§ Exercise requirements
Give back the records below verbatim, please, but without a single image.

START Available records

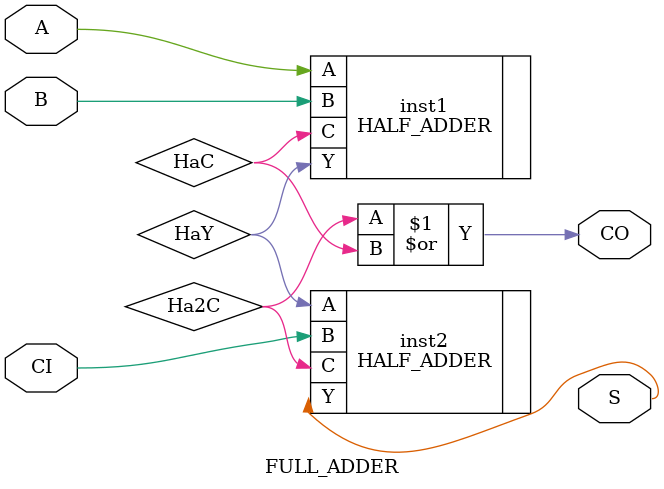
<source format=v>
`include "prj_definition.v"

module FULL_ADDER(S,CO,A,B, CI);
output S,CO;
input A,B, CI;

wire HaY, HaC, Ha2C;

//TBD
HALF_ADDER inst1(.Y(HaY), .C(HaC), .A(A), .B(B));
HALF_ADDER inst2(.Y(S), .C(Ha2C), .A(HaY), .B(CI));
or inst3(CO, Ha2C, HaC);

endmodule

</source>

END Available records

§ Written response
<source format=v>
`include "prj_definition.v"

module FULL_ADDER(S,CO,A,B, CI);
output S,CO;
input A,B, CI;

wire HaY, HaC, Ha2C;

//TBD
HALF_ADDER inst1(.Y(HaY), .C(HaC), .A(A), .B(B));
HALF_ADDER inst2(.Y(S), .C(Ha2C), .A(HaY), .B(CI));
or inst3(CO, Ha2C, HaC);

endmodule

</source>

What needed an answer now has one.